Elon Musk loses another one: Sony is disabling Twitter integration on PlayStation consoles next week

BLETCHLEY, ENGLAND - NOVEMBER 01: SpaceX, X (formerly known as Twitter), and Tesla CEO Elon Musk speaks with members of the media during day one of the AI Safety Summit at Bletchley Park on November 01, 2023 in Bletchley, England. The UK Government are hosting the AI Safety Summit bringing together international governments, leading AI companies, civil society groups and experts in research to consider the risks of AI, especially at the frontier of development, and discuss how they can be mitigated through internationally coordinated action. (Photo by Leon Neal/Getty Images).

The great X spiral continued today as Sony revealed on its support site that integration with the social media platform formerly known as Twitter will be disabled on PlayStation 4 and PlayStation 5 consoles next week.
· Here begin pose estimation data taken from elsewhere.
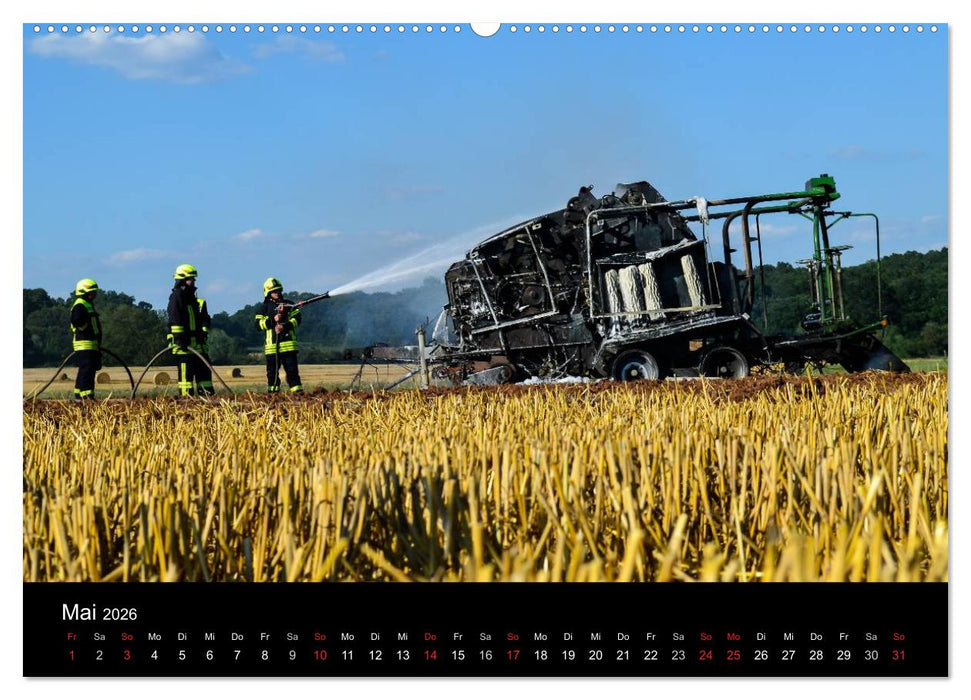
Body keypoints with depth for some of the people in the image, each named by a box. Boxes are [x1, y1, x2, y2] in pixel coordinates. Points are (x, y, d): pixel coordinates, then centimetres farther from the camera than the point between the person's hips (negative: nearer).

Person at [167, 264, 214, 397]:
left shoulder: (193, 298, 21)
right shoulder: (176, 296, -7)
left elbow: (205, 319, 20)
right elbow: (175, 320, -16)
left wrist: (203, 333, 7)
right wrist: (179, 339, -21)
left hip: (197, 343, 9)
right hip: (183, 344, -9)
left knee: (204, 369, 8)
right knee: (186, 372, -8)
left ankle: (207, 394, 11)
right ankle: (186, 396, -7)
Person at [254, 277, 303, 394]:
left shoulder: (288, 304, 10)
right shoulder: (265, 307, 8)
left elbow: (296, 318, 3)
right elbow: (258, 324, 0)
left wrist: (285, 326, -13)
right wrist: (273, 320, -13)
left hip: (288, 343, 0)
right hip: (272, 344, 0)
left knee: (291, 368, -3)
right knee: (272, 370, 4)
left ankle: (297, 390, -3)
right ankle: (273, 392, 12)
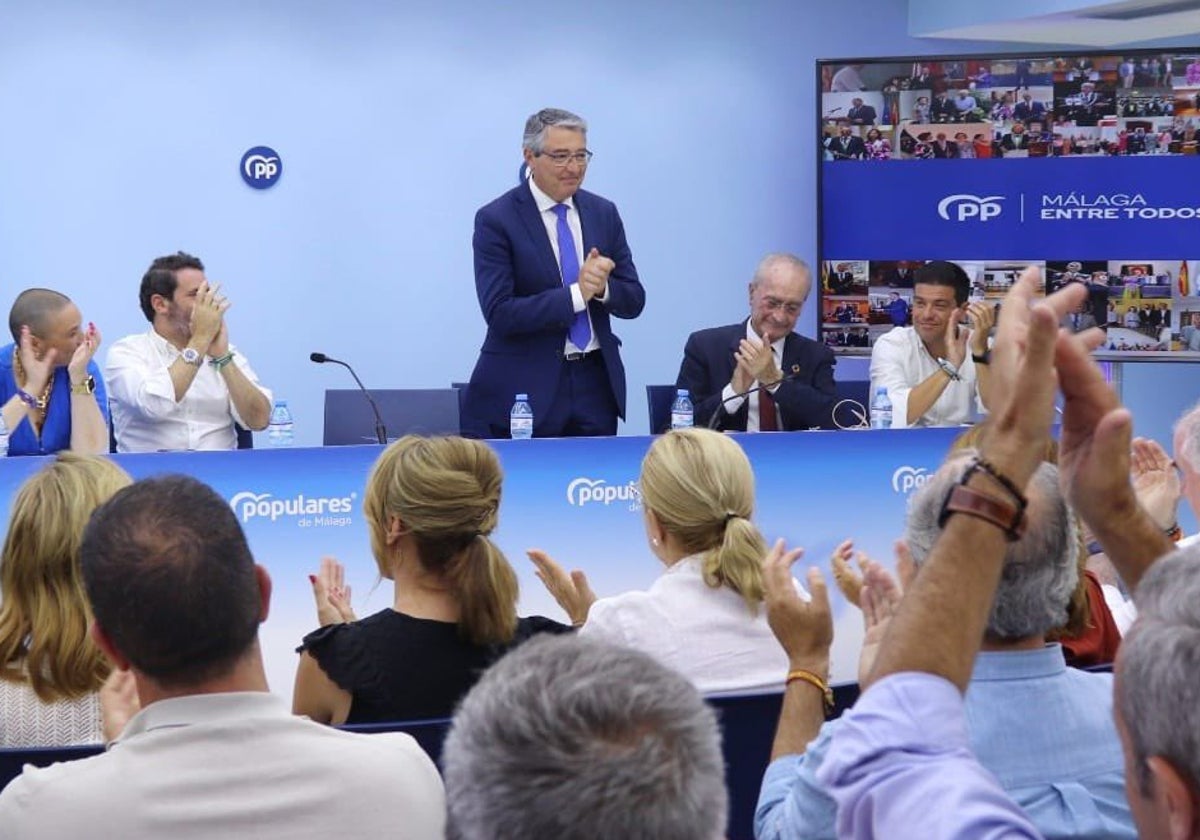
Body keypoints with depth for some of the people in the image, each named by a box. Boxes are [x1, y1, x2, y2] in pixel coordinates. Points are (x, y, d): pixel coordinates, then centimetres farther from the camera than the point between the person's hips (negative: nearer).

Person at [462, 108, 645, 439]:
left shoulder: (604, 213, 8)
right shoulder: (496, 220, -7)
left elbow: (633, 301, 8)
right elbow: (499, 313, -15)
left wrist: (601, 286, -14)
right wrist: (576, 294, -22)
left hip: (595, 383, 4)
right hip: (524, 388, -4)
"As of November 13, 2023, integration with X (formerly known as Twitter) will no longer function on PlayStation 5 and PlayStation 4 consoles," Sony said (via The Verge). "This includes the ability to view any content published on X on PS5/PS4, and the ability to post and view content, trophies, and other gameplay-related activities on X directly from PS5/PS4 (or link an X account to do so)."

Sony's decision to drop X integration comes several months after Microsoft opted to disable uploads to the platform from Xbox consoles and the Windows Game Bar. Blizzard removed Twitter integration from the World of Warcraft MMO even earlier, back in February.

A reason for dropping the service wasn't provided, but as we noted when Blizzard elected to remove Twitter integration from WoW, changes to the Twitter API made earlier this year are the likely culprit. Access to the API, which had previously been free, was replaced with a far more restrictive option, while Basic access, "for hobbyists or prototypes," now goes for $100 per month. The next level up is the Pro tier, "for startups scaling their business," that goes for $5,000 per month, while the Enterprise tier, which I imagine is where a company of Sony's scale needs to be, offers different monthly subscription prices "based on usage and needs" that start at $42,000 per month.  

More recently, X announced that it was "deprecating some of our v1.1 endpoints" and requiring users to move to the newer v2 version. Given X's woes in the year since Elon Musk took ownership, which have included declining user numbers and a massive loss in value—trends that seem very likely to continue into the foreseeable future—Sony may have simply decided that it wasn't worth the expense and headache of continuing support.

I reached out to X for comment and received its standard "Busy now, please check back later" auto-reply. I've also asked Sony about its reasons for dropping X support, and will update if I receive a reply.